A recent paper from Alphabet’s AI company Google Deepmind shows that a simple tweak to prompts can significantly improve the accuracy of large language models. The technique taps into the human ability to abstract.
Step-back prompting asks the LLM a general question before the actual task. This allows the system to retrieve relevant background information and better categorize the actual question. The method is easy to implement with just one additional introductory question.
Which school did Estella Leopold attend between August 1954 and November 1954?
Step-back question :
What was Estella Leopold’s educational history?
B.S. in Botany, University of Wisconsin, Madison, 1948
M.S. in Botany, University of California, Berkeley, 1950
Ph.D. in Botany, Yale University, 1955
From 1951 to 1955, she was enrolled in the Ph.D. program in Botany at Yale. from 1951 to 1955, so Estella Leopold was most likely at Yale University between August 1954 and November 1954.
The Deepmind study tested step-back prompting on the PaLM-2L language model and compared it to the base model and GPT-4. The researchers were able to increase the accuracy of the language models by up to 36 percent compared to chain-of-thought (CoT) prompting.
Improvements across all tested domains
Step-back prompting was tested in the areas of science, general knowledge, and reasoning.
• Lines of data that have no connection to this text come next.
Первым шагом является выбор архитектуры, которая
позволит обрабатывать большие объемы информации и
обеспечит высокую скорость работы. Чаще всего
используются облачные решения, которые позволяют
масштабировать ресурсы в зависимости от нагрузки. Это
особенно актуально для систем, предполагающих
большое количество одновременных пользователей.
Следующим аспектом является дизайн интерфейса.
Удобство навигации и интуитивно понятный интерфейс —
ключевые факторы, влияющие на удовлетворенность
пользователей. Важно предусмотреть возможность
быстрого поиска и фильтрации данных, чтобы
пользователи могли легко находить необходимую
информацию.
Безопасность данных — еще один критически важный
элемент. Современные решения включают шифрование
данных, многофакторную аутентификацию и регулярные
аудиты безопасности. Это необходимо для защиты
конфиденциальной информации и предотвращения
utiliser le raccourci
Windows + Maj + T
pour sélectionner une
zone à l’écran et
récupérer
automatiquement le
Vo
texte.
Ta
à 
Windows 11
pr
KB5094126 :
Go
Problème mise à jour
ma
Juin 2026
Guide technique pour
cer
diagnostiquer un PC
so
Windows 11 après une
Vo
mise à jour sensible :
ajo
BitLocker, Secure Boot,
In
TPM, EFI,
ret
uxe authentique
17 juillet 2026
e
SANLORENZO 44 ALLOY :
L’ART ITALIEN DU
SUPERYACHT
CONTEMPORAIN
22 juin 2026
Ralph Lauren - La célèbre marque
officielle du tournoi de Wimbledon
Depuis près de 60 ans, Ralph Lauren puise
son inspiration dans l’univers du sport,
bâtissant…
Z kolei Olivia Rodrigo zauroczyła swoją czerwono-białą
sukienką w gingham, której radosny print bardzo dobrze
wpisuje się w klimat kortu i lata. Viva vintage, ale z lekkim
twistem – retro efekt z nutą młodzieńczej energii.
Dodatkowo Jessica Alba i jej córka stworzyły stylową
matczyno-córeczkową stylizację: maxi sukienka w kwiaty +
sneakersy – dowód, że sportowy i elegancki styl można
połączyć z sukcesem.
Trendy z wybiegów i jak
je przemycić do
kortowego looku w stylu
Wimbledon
The researchers observed the greatest improvements in more complex tasks requiring multiple steps of reasoning.
In physics and chemistry tasks, accuracy increased by 7 to 11 percent compared to the unmodified model. The adapted PaLM-2L even outperformed GPT-4 by a few percentage points. The abstract question of the experiment was: “What physical or chemical principles and concepts are needed to solve this problem?”
Most importantly, DeepMind’s prompting method also performed significantly better than existing methods such as chain-of-thought and “take a deep breath” (TDB), which only marginally improved or even worsened accuracy.
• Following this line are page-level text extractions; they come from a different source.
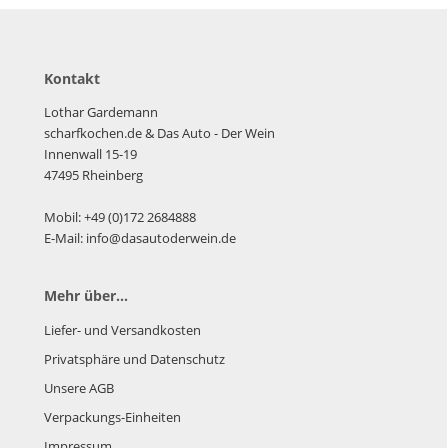
Kontakt
Lothar Gardemann
scharfkochen.de
& Das Auto - Der Wein
Innenwall 15-19
47495 Rheinberg
Mobil: +49 (0)172 2684888
E-Mail: info@dasautoderwein.de
Mehr über...
Liefer- und Versandkosten
Privatsphäre und Datenschutz
Unsere AGB
Verpackungs-Einheiten
Impressum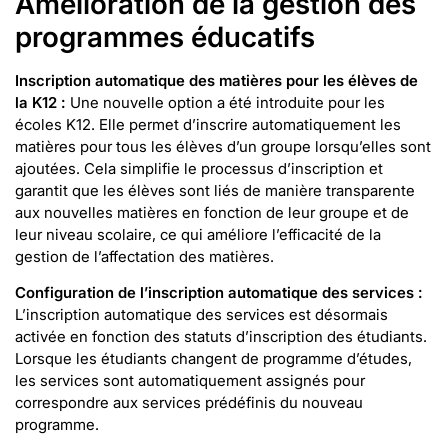
Amélioration de la gestion des
programmes éducatifs
Inscription automatique des matières pour les élèves de
la K12 :
Une nouvelle option a été introduite pour les
écoles K12. Elle permet d’inscrire automatiquement les
matières pour tous les élèves d’un groupe lorsqu’elles sont
ajoutées. Cela simplifie le processus d’inscription et
garantit que les élèves sont liés de manière transparente
aux nouvelles matières en fonction de leur groupe et de
leur niveau scolaire, ce qui améliore l’efficacité de la
gestion de l’affectation des matières.
Configuration de l’inscription automatique des services :
L’inscription automatique des services est désormais
activée en fonction des statuts d’inscription des étudiants.
Lorsque les étudiants changent de programme d’études,
les services sont automatiquement assignés pour
correspondre aux services prédéfinis du nouveau
programme.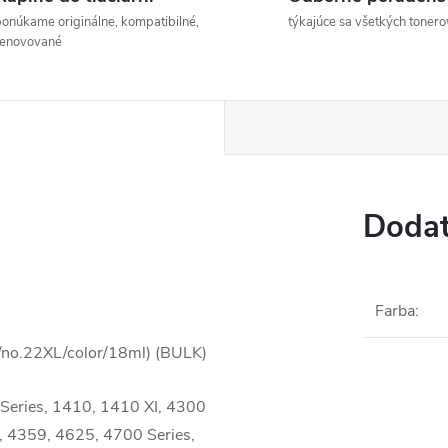
onúkame originálne, kompatibilné,
týkajúce sa všetkých tonero
renovované
Dodat
Farba
:
/no.22XL/color/18ml) (BULK)
 Series, 1410, 1410 XI, 4300
, 4359, 4625, 4700 Series,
PaLM-2L can achieve better performance with step-back prompting than GPT-4
The improvement was even more pronounced for knowledge questions with a temporal component from the TimeQA dataset. Here, the gain from a combination of step-back prompting and retrieval augmented generation (RAG) was a whopping 27 percentage points over the base model, making it about 23 percent more accurate than GPT-4. Of course, step-back prompting can be used with GPT-4 as well; the comparison is just to show the performance gain.
Even on particularly difficult knowledge questions, which were less likely to be answered correctly with RAG, the researchers found a significant gain in accuracy with step-back prompting. “This is where STEP-BACK PROMPTING really shines by retrieving facts regarding high-level concepts to ground the final reasoning,” the paper states.
Despite the promising results, the error analysis showed that multilevel reasoning is still one of the most difficult skills for an LLM. The technique is also not always effective or helpful, for example, when the answer is common knowledge (“Who was president of the USA in 2000?”) or when the question is already at a high level of abstraction (“What is the speed of light?”).